→ **Problem to work on**:
The required output is the exact sequence of lines from the line holding "X130000000Y-225000000D01*" to the end of the records, inclusive.

[Start of Attachment]

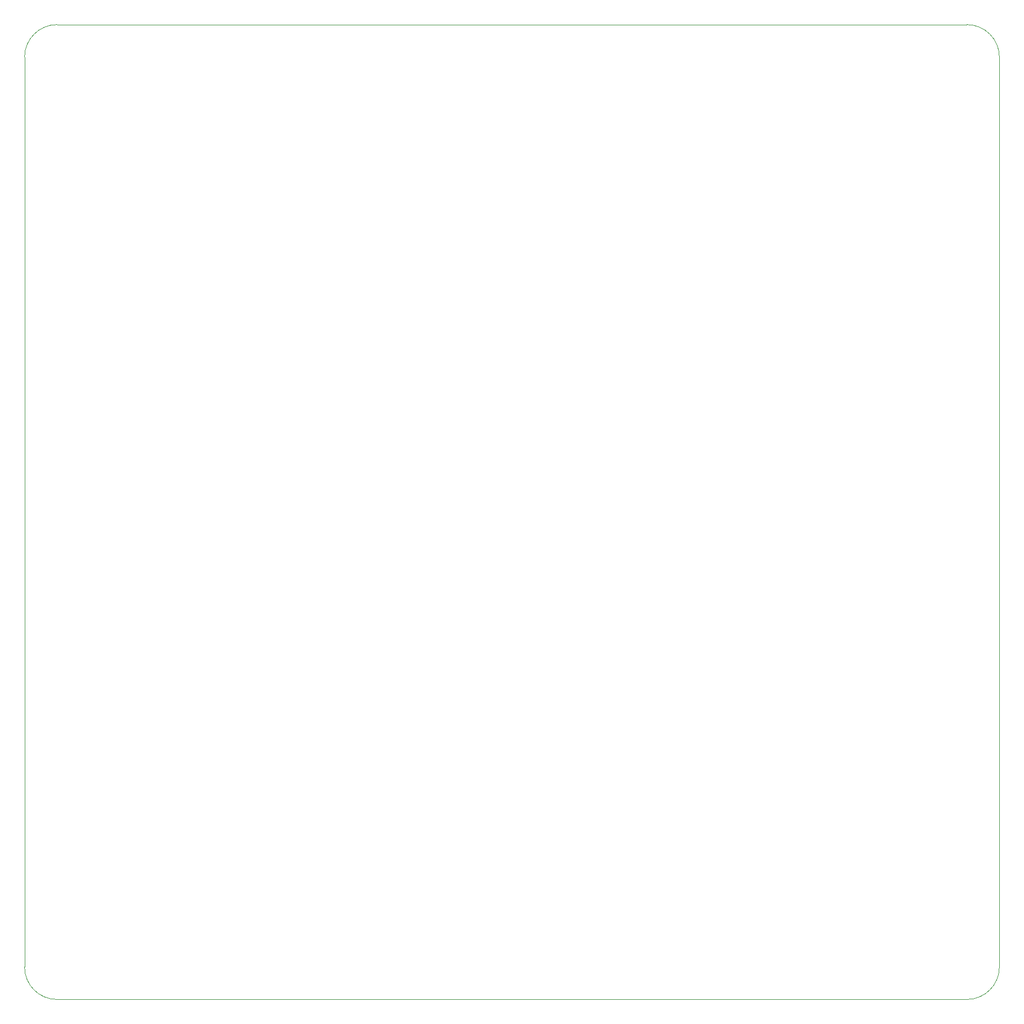
<source format=gm1>
%TF.GenerationSoftware,KiCad,Pcbnew,8.0.1*%
%TF.CreationDate,2024-03-21T17:04:44-07:00*%
%TF.ProjectId,fan-controller,66616e2d-636f-46e7-9472-6f6c6c65722e,rev?*%
%TF.SameCoordinates,Original*%
%TF.FileFunction,Profile,NP*%
%FSLAX46Y46*%
G04 Gerber Fmt 4.6, Leading zero omitted, Abs format (unit mm)*
G04 Created by KiCad (PCBNEW 8.0.1) date 2024-03-21 17:04:44*
%MOMM*%
%LPD*%
G01*
G04 APERTURE LIST*
%TA.AperFunction,Profile*%
%ADD10C,0.050000*%
%TD*%
G04 APERTURE END LIST*
D10*
X130000000Y-75000000D02*
X270000000Y-75000000D01*
X270000000Y-75000000D02*
G75*
G02*
X275000000Y-80000000I0J-5000000D01*
G01*
X275000000Y-220000000D02*
G75*
G02*
X270000000Y-225000000I-5000000J0D01*
G01*
X275000000Y-80000000D02*
X275000000Y-220000000D01*
X270000000Y-225000000D02*
X130000000Y-225000000D01*
X125000000Y-220000000D02*
X125000000Y-80000000D01*
X130000000Y-225000000D02*
G75*
G02*
X125000000Y-220000000I0J5000000D01*
G01*
X125000000Y-80000000D02*
G75*
G02*
X130000000Y-75000000I5000000J0D01*
G01*
M02*

</source>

[End of Attachment]

→ **Answer to the exercise**:
X130000000Y-225000000D01*
X125000000Y-220000000D02*
X125000000Y-80000000D01*
X130000000Y-225000000D02*
G75*
G02*
X125000000Y-220000000I0J5000000D01*
G01*
X125000000Y-80000000D02*
G75*
G02*
X130000000Y-75000000I5000000J0D01*
G01*
M02*

</source>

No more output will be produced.